コロナ禍「底力見せる」 茨城県内企業 仕事始めで決意新た

年頭訓示式で社員に呼び掛ける長寿荘の海野泰司社長=4日午前、ひたちなか市大平
年頭訓示式で社員に呼び掛ける長寿荘の海野泰司社長=4日午前、ひたちなか市大平
茨城県内企業は4日、新年の仕事始めを迎えた。新型コロナウイルス禍で苦境の宿泊業や飲食業のトップらは「攻める1年に」「底力を見せる」と決意を新たにした。
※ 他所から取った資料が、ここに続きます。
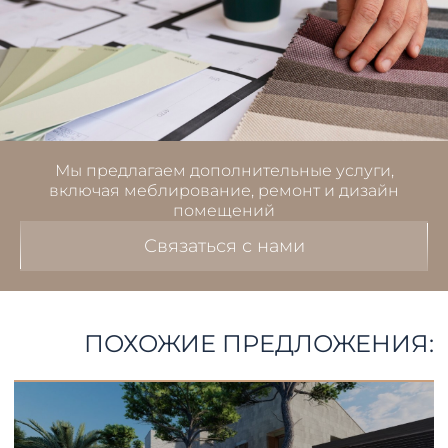
Мы предлагаем дополнительные услуги,
включая меблирование, ремонт и дизайн
помещений
Связаться с нами
ПОХОЖИЕ ПРЕДЛОЖЕНИЯ: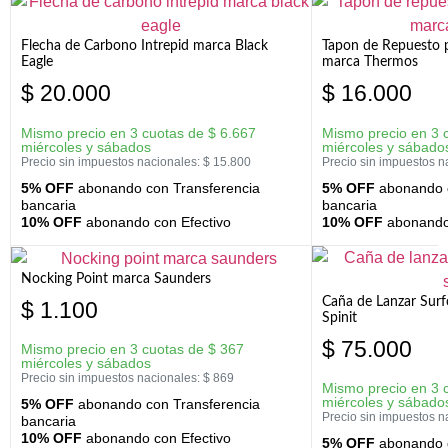
Flecha de Carbono Intrepid marca Black
Tapon de Repuesto p
Eagle
marca Thermos
$
20.000
$
16.000
Mismo precio en 3 cuotas de
$
6.667
Mismo precio en 3 
miércoles y sábados
miércoles y sábado
Precio sin impuestos nacionales:
$
15.800
Precio sin impuestos n
5% OFF
abonando con Transferencia
5% OFF
abonando c
bancaria
bancaria
10% OFF
abonando con Efectivo
10% OFF
abonando 
Nocking Point marca Saunders
Caña de Lanzar Sur
$
1.100
Spinit
$
75.000
Mismo precio en 3 cuotas de
$
367
miércoles y sábados
Precio sin impuestos nacionales:
$
869
Mismo precio en 3 
miércoles y sábado
5% OFF
abonando con Transferencia
Precio sin impuestos n
bancaria
10% OFF
abonando con Efectivo
5% OFF
abonando c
ホテルやレストランなどを展開する長寿荘(ひたちなか市)は同市大平のホテルクリスタルパレスで年頭訓示式を開いた。例年は海野泰司社長がグループの4ホテルを回って個別に行うが、今年は感染リスクを抑えるため規模を縮小し、1カ所で実施した。

昨年秋の緊急事態宣言解除後は宿泊やレストランの客足が戻りつつある。おせち料理は前年に引き続き好評で、今年は900セット以上を販売した。一方、宴会など企業、団体の利用は回復が鈍い。同社は宴会場などの有効活用に向け、個人の作品発表や地域のサークル活動といった小規模な利用ニーズの取り込みを一層進める考えだ。

各ホテルの支配人など幹部約40人を前に海野社長は「トライアンドエラーを続けていくことで新しい光明が見えてくる。諦めないでやり続けてほしい」と呼び掛けた。
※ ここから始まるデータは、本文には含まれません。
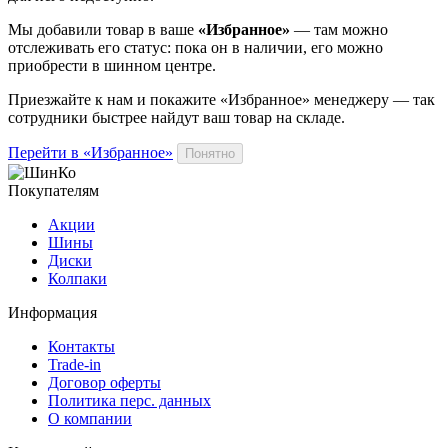
Мы добавили
товар
в ваше
«Избранное»
— там можно
отслеживать его статус: пока он в наличии, его можно
приобрести в шинном центре.
Приезжайте к нам и покажите «Избранное» менеджеру — так
сотрудники быстрее найдут ваш
товар
на складе.
Перейти в «Избранное»
Понятно
Покупателям
Акции
Шины
Диски
Колпаки
Информация
Контакты
Trade-in
Договор оферты
Политика перс. данных
О компании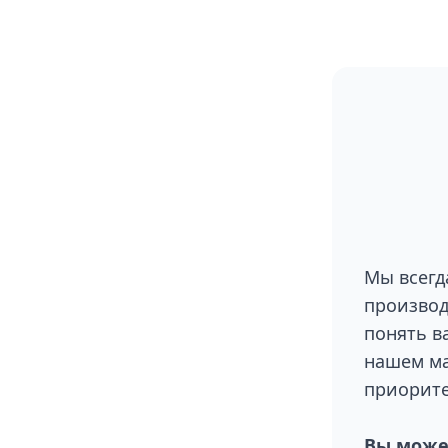
Мы всегд
производ
понять в
нашем ма
приорите
Вы может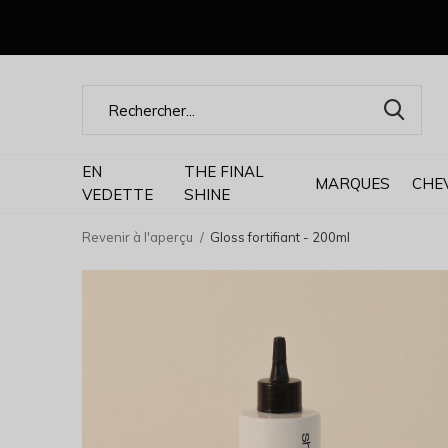
EN
THE FINAL
MARQUES
CHE
VEDETTE
SHINE
Revenir à l'aperçu
Gloss fortifiant - 200ml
水戸市を中心に飲食店「梅み月」や「がんこ家」などを展開するステノグループ(水戸市)は、本部機能の仕事始めに合わせ、本田真人社長が社員に訓示。「守ることなく、攻める1年にしたい」と力を込めた。

3月に梅み月を新装開店する。感染対策を徹底した上、コロナ禍で休止していたビュッフェを復活するのが狙いだ。レシピは、パート従業員が「家庭の味付け」で考案する。店づくりの主力をパート従業員に担ってもらい、雇用の確保につなげる考えだ。

「新たな挑戦。自分自身、試されている」と本田社長。こうした店舗の見直しで土台固めを進めるとともに、工場から顧客に出荷する食肉加工品の販路拡大も図る。中食需要を取り込み、収益力を強化するという。